Cecilia Vinesse, author of Seven Days of You and The Summer of Us tells us about writing her second novel.

 

It’s a cliché for a reason: writing a second novel is not easy. I’d always heard this, of course, but I never fully believed it until I sat down to work on my first draft of The Summer of Us. I’d just turned in the final version of Seven Days of You, a book that took me eight years to get right, a book that had first sparked within me when I was only sixteen. Writing Seven Days of You felt like digging through a vast storage space of my memories and experiences, rifling through the boxes and working to transform their contents into Sophia and Jamie’s story. But now that was over. I was facing down a brand-new blank word document, and all I had was…nothing.

 

Or, at least, it felt like nothing.
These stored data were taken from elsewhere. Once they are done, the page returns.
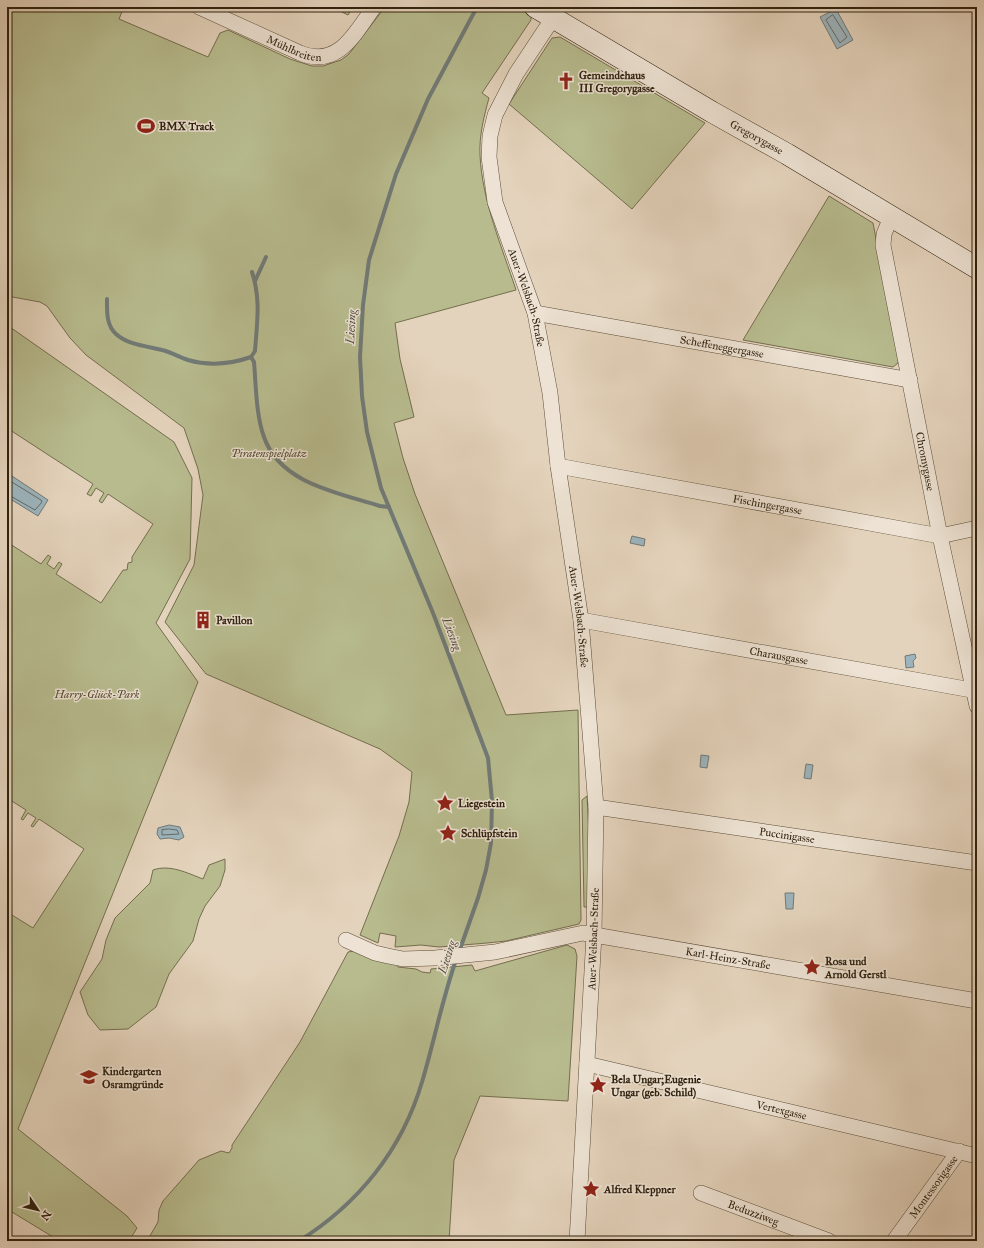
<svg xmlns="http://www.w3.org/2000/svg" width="984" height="1248" font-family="'IM FELL Great Primer',serif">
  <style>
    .green { fill: #b7bb8e; stroke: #746e4e }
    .water { fill: #9cb4bd; stroke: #717a77 }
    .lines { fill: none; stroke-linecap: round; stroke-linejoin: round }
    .shore { stroke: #666b66; stroke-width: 1 }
    .stream { stroke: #717a77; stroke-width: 4 }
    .street-casing { stroke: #5d4e3a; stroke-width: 16 }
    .secondary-casing { stroke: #30220f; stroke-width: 22 }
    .street { stroke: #ede2d3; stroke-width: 15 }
    .secondary { stroke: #ede2d3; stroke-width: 21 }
    .labels { text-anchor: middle; stroke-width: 3; stroke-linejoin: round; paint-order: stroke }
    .street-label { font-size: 11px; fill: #30220f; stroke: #ede2d3 }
    .poi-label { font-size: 11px; font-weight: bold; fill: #30220f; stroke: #ede2d3; text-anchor: start }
    .park-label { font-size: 11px; font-style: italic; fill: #52482f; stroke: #ede2d3 }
    .water-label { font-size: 12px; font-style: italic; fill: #504e43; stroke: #ede2d3 }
  </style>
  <rect width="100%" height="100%" fill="#e4d3bc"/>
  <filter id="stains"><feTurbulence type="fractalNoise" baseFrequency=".005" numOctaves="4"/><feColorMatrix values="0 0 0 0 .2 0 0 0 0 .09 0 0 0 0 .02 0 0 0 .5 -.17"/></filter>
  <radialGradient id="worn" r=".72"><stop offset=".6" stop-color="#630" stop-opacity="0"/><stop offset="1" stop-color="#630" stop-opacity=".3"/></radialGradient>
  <!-- green -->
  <g class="green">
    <path d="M7 7H124L119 19 208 57 220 33 228 30 290 59 312 66H323L341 60 349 54 385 7H516L531 15V20L482 93 489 98C484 116 479 136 480 155 482 201 502 247 516 290L395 323 400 359 414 417 394 423 403 458 415 494 506 715 578 710 581 920 579 924 506 941 487 943 439 947 421 945 395 947 396 936 380 933 378 943 360 935 399 836 409 802 412 772 380 749 206 674 165 622 194 565 203 495 198 469 184 428 86 355 70 338 47 306 40 302 7 296Z"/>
    <polygon points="332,7 353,7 348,15"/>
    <polygon points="560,37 705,123 632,209 509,104 552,38"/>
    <polygon points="829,196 873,223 899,358 898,363 893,367 743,340"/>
    <polygon points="7,325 174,442 192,478 190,559 156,623 198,682 18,1129 127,1216 137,1228 129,1241 51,1241 53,1237 7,1209 7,912 33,928 84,849 39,819 33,827 31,826 36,818 28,813 23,820 21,819 26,810 7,798 7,542 41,564 48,555 51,557 47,564 54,569 59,562 62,564 56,574 101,603 123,570 127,570 128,563 132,562 132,557 153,524 108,494 102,503 99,501 104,493 96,488 91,496 87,494 93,484 7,428"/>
    <polygon points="587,796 590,853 588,907 584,907 582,800"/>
    <path d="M225 859V870L220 886 205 906 199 919 193 941 169 974 156 1007 128 1029 100 1030 88 1015 80 992 102 959 106 940 115 918 150 883 153 870C170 864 187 873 203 879L209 865Z"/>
    <polygon points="567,945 575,949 577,956 568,1101 480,1096 454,1160 449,1241 147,1241 158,1222 159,1210 163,1201 199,1160 221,1151 229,1153 232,1148 232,1145 300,1042 348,952 354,951 396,963 398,967 416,969 422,972 430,973 431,969 472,965 475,971"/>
  </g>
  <!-- water -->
  <g class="water">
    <polygon points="836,9 853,40 837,49 820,17"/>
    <polygon points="9,474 48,500 38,516 7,497 7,478"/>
    <polygon points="632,536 645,539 644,546 630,543"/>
    <polygon points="915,654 916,658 913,661 914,667 906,668 905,656"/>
    <polygon points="701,755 709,756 707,768 700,767"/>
    <polygon points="806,764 813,765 811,779 804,778"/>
    <polygon points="169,825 180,827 184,837 179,840 169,838 160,839 157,834 158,828"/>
    <polygon points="785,893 794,893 793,909 786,909"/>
  </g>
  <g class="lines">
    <!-- shore -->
    <g class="shore">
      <polygon points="833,15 847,37 840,43 826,20"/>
      <polyline points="7,479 41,500 42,502 35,510 7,494"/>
      <polygon points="169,829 177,830 179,834 162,835 162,830"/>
    </g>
    <!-- stream -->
    <g class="stream">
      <polyline points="255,281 266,257"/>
      <path d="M107 299C107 311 106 325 116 334 128 345 146 346 162 350 171 352 179 357 188 360 209 366 231 364 251 357L254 362C256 385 256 416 264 437 280 484 340 493 380 506L389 507"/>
      <path d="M251 357 255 351C257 323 261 299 252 272"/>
      <polyline points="459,952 478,898 486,870 491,843 492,801 488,758 433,613 381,488 367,432 362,396 360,357 363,305 369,260 396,174 428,99 477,7"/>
      <path d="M299 1241C358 1204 402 1150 422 1082 434 1042 442 1000 456 960"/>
    </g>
    <!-- street casing -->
    <g class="street-casing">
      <g id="street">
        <path id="s1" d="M199 7 300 53C338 69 355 33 374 7"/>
        <path id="s2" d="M553 18 516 74 495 115 490 136 489 157 495 202 535 313 550 393 558 466 581 620 596 807 594 935 577 1241"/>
        <path id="s3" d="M891 217 884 234 883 245 940 536 977 706"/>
        <path id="s4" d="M535 313 910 380"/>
        <path id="s5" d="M558 466 940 536 977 528"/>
        <path id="s6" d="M581 620 977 691"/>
        <path id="s7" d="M596 807 977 863"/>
        <path id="s8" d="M346 940 375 953 388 956 403 959 435 958 495 952 583 933 977 1001"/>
        <path id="s9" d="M587 1064 977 1156"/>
        <path id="s10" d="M701 1193 829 1241"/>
        <path id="s11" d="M894 1241 959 1151"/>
      </g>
    </g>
    <!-- secondary casing -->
    <g class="secondary-casing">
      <g id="secondary">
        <path id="s12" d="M535 7 712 112 787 154 977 268"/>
      </g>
    </g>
    <!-- street -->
    <use href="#street" class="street"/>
    <!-- secondary -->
    <use href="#secondary" class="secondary"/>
  </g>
  <!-- icons -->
  <defs>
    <g id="church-bare" transform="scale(1.38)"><path d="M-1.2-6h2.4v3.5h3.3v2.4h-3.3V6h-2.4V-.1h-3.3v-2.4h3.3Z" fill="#8f2418" stroke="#ede2d3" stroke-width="2.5" paint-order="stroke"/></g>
    <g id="stadium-bare" transform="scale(1.38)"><path d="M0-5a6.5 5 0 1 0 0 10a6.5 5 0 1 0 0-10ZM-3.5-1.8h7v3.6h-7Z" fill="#8f2418" stroke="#ede2d3" stroke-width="2.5" paint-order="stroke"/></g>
    <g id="building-bare" transform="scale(1.38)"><path d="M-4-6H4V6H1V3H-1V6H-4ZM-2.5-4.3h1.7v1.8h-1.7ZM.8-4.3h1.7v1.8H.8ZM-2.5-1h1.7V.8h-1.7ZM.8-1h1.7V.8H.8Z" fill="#8f2418" stroke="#ede2d3" stroke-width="2.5" paint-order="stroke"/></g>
    <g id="sight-bare" transform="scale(1.38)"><path d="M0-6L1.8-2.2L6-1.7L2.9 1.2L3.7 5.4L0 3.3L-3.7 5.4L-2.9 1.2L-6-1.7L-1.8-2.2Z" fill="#8f2418" stroke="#ede2d3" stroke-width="2.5" paint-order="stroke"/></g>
    <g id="school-bare" transform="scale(1.38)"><path d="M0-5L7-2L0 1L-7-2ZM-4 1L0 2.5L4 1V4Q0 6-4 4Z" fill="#8f2418" stroke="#ede2d3" stroke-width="2.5" paint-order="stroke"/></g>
  </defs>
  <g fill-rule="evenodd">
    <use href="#church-bare" x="566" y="81"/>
    <use href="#stadium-bare" x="146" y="126"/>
    <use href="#building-bare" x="203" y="620"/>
    <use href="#sight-bare" x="445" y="803"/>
    <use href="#sight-bare" x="448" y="833"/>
    <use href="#sight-bare" x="812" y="967"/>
    <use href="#school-bare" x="89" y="1077"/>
    <use href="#sight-bare" x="598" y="1085"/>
    <use href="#sight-bare" x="591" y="1189"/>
  </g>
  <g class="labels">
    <!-- street labels -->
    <g class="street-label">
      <text dy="4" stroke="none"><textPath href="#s1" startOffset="104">Mühlbreiten</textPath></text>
      <text dy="4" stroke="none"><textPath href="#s12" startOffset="257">Gregorygasse</textPath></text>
      <text dy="4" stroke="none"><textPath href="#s2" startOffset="302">Auer-Welsbach-Straße</textPath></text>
      <text dy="4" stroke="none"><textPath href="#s4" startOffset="190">Scheffeneggergasse</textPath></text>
      <text dy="4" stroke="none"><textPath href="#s3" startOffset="250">Chromygasse</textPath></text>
      <text dy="4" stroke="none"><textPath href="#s5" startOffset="213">Fischingergasse</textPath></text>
      <text dy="4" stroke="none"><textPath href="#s2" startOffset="626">Auer-Welsbach-Straße</textPath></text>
      <text dy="4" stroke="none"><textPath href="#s6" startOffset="201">Charausgasse</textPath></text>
      <text dy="4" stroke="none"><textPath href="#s7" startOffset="193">Puccinigasse</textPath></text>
      <text transform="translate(593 939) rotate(-88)" y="4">Auer-Welsbach-Straße</text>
      <text dy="4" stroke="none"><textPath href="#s8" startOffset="390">Karl-Heinz-Straße</textPath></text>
      <text dy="4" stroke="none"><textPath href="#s9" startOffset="200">Vertexgasse</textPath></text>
      <text dy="4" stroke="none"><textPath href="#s11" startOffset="67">Montessorigasse</textPath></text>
      <text dy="4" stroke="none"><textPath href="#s10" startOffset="56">Beduzziweg</textPath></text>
    </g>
    <!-- poi labels -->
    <g class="poi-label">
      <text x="579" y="79">Gemeindehaus<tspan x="579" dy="13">III Gregorygasse</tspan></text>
      <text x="159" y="130">BMX Track</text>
      <text x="216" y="624">Pavillon</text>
      <text x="458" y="807">Liegestein</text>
      <text x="461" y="837">Schlüpfstein</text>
      <text x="825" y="965">Rosa und<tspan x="825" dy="13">Arnold Gerstl</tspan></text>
      <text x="102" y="1075">Kindergarten<tspan x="102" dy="13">Osramgründe</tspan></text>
      <text x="611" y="1083">Bela Ungar;Eugenie<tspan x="611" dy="13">Ungar (geb. Schild)</tspan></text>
      <text x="604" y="1193">Alfred Kleppner</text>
    </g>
    <!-- park labels -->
    <g class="park-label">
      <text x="269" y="457">Piratenspielplatz</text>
      <text x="97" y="698">Harry-Glück-Park</text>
    </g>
    <!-- water labels -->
    <g class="water-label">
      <text transform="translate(351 327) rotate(-87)" y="4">Liesing</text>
      <text transform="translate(452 634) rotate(69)" y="4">Liesing</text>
      <text transform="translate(447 957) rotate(-72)" y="4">Liesing</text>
    </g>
  </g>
  <!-- margin -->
  <rect width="984" height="1248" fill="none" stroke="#e4d3bc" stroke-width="24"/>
  <rect x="8" y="8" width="968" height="1232" fill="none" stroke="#30220f" stroke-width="2"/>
  <rect x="12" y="12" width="960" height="1224" fill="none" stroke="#30220f"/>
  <!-- north arrow -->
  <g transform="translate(38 1210) rotate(125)" stroke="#ede2d3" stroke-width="3" paint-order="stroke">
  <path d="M0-3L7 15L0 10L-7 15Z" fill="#30220f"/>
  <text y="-6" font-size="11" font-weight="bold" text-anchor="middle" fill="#30220f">N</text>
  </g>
  <rect width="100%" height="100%" filter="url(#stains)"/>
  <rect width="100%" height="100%" fill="url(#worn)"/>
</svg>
It felt like I’d given everything to my first book, and now I was scraping at the dregs of my imagination, heart and hands jittery with panic as—over and over again—I came up empty.

 

Looking back now, there wasn’t one particular moment when I snapped my fingers and made this feeling disappear. Instead, it faded slowly as, piece by piece, I built the world of The Summer of Us. I built one piece when I was sitting in the window of my favorite coffee shop, listening to Gregory Alan Isakov’s “Amsterdam” on repeat. I built another when I was carting my travel backpack through the streets of Prague in January, the city like a shuttered-up fairy-tale, curled into hibernation for the winter. Another piece came as I stretched along the grass of my parent’s hilltop garden in France, squinting at my laptop while church bells rang in the village below. Another during a rainy train ride through Spain. And yet another while I waited for a Eurostar from Paris back to London, the image of a particular scene cresting over me like a wave of summer humidity. The puzzle of The Summer of Us came together like strands of a spider web, almost invisibly, something I couldn’t quite believe was real until I stepped back and let it finally catch the light. And when it did, I realized I’d woven Aubrey and Rae’s journey from all the small, beautiful moments in my life that had accumulated since I first opened that blank document two years earlier. Moments that somehow shone through the fear and uncertainty of tackling a second book.

 

Holding the final copies of The Summer of Us now, I do still see that fear and uncertainty, yes, but I also see the gathered treasure I poured into it as a way of warding off the fear—I see the balmy Parisian nights and hidden treehouses and sugar-dusted kisses and blurred windowpanes of European countryside that fill its pages. These things are my proof that, even when I believed my imagination was empty, I was wrong. Because every book is different. And because—even though Seven Days of You was written and re-written from the clay of my own young adult years—other books can be built from the clay of life as you live it. Their new beginning can be your new beginning, too.